Turn About is Fair Play

Enron began attempts to restructure after the Chapter 11 filing, in hopes of compensating creditors. During 2002, a merger with arch-rival Dynegy Corp was planned. Dynegy offered a rescue plan for Enron which would include Dynegy purchasing $10 million in Enron stock and agreeing to pay back more than $13 billion in Enron debt. Only two weeks later Dynegy backed out of the deal after Standard and Poor downgraded Enron’s debt status to “junk”.

In return, Enron filed a $10 billion dollar lawsuit, which most considered frivolous, in a last-ditch effort to wring any cash they could out of Dynegy. Dynegy filed a counter suit and began attempts to hostilely take over Northern Natural Gas Pipeline, one of Enron’s first companies. On January 4, 2002, Enron and Dynegy settled their disagreement. Enron lost the legal battle and turned over ownership of Northern Natural Gas Pipleline to Dynegy within the month.

Enron Executives Begin Ratting Each Other Out

Puala Rieker, former Managing Director of Investor Relations, plead guilty in Federal Court to insider trading and agreed to provide testimony against other Enron executives. As part of her punishment, Rieker agreed to never again serve as an officer or director of a public company.

Former CFO Andrew Fastow, the mastermind behind the offshore strategies, was indicted on 78 counts including fraud, money laundering, and conspiracy. He and his wife plead guilty on January 14, 2004. Andrew Fastow will serve a 10 year prison sentence while his wife will serve a 5 year sentence. In return, both will provide testimony against other Enron officers.

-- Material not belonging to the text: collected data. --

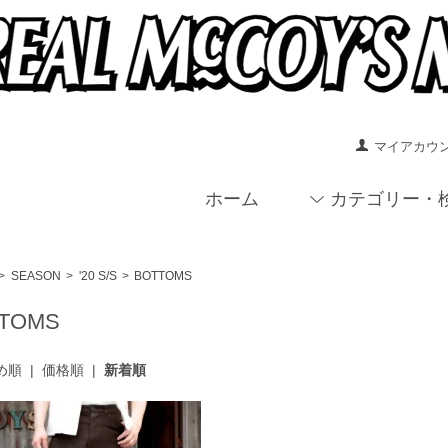
マイアカウ
ホーム
カテゴリー・
>
SEASON
>
'20 S/S
>
BOTTOMS
TOMS
め順
|
価格順
|
新着順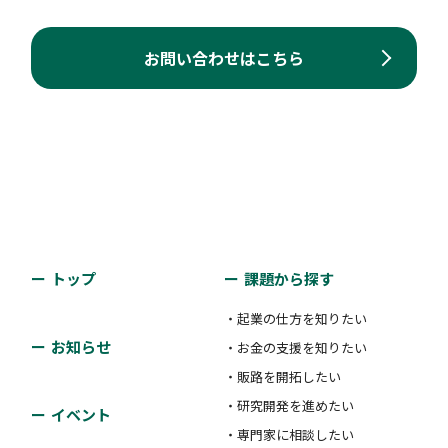
お問い合わせはこちら
トップ
課題から探す
・起業の仕方を知りたい
お知らせ
・お金の支援を知りたい
・販路を開拓したい
・研究開発を進めたい
イベント
・専門家に相談したい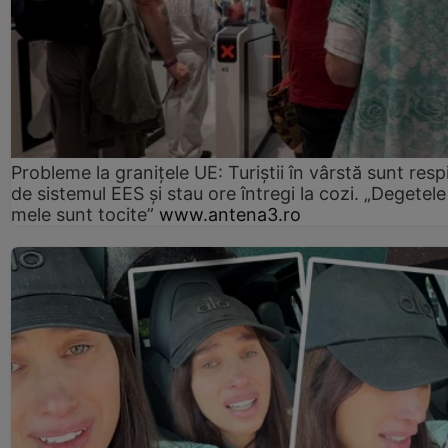
Probleme la granițele UE: Turiștii în vârstă sunt resp
de sistemul EES și stau ore întregi la cozi. „Degetele
mele sunt tocite”
www.antena3.ro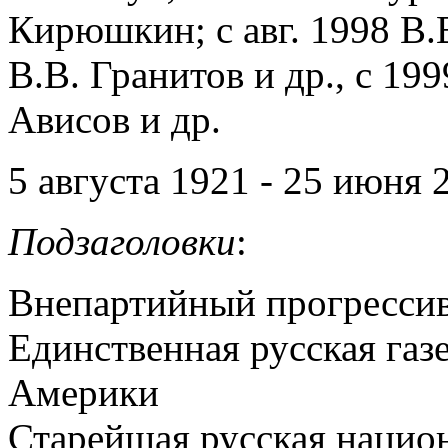
Кирюшкин; с авг. 1998 В.В
В.В. Гранитов и др., с 199
Ависов и др.
5 августа 1921 - 25 июня
Подзаголовки
:
Внепартийный прогрессив
Единственная русская газ
Америки
Старейшая русская национ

Timothy Belden and Jeffery Richter both plead guilty to wire fraud and are aiding prosecutors.

On December 28, 2005, Chief Accounting Officer Richard Causey, plead guilty to securities fraud. He was sentenced to 7 years in prison and fined $1.25 million. Causey will have his sentence reduced to 5 years when he provides testimony against CEO Ken Lay and former CEO Jeff Skilling.

Enron Gets the Last Laugh

In 1999, Enron paid over $100 million to gain the naming rights for the Houston Astros elaborate new ballpark. When the Enron debacle reached full steam, the Atros renamed Enron Field in Houston Texas to Astros Field (and later Minute Made Park) in order to avoid negative publicity. The Astros were forced to pay Enron $5 million dollars to get out of the original deal.

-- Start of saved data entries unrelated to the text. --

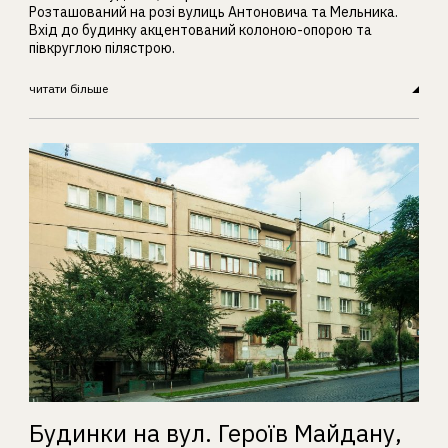
Розташований на розі вулиць Антоновича та Мельника.
Вхід до будинку акцентований колоною-опорою та
півкруглою пілястрою.
читати більше
Будинки на вул. Героїв Майдану,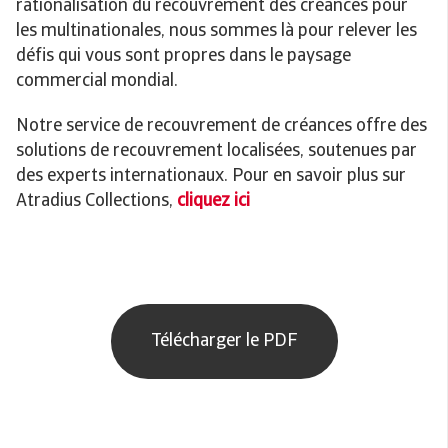
rationalisation du recouvrement des créances pour
les multinationales, nous sommes là pour relever les
défis qui vous sont propres dans le paysage
commercial mondial.
Notre service de recouvrement de créances offre des
solutions de recouvrement localisées, soutenues par
des experts internationaux. Pour en savoir plus sur
Atradius Collections,
cliquez ici
Télécharger le PDF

Salon.com summarized the corporate situation in America the best: “Enron was the peerless darling of the all those who believed that free markets were the acme of existence. Its wreckage is as good a place as any to sit down and take stock of the deregulated, privatized state into which we’ve been so rudely hustled over the last decade. And here is what it looks like: Top management walking off with hundreds of millions of dollars while employees lose their jobs, investors lose millions and customers get to look forward to more rolling blackouts. Profiteering. Bought politicians. Stock market bubbles that eventually burst. Workers thrown out on the streets. Left to its own devices, this is what the free market does.”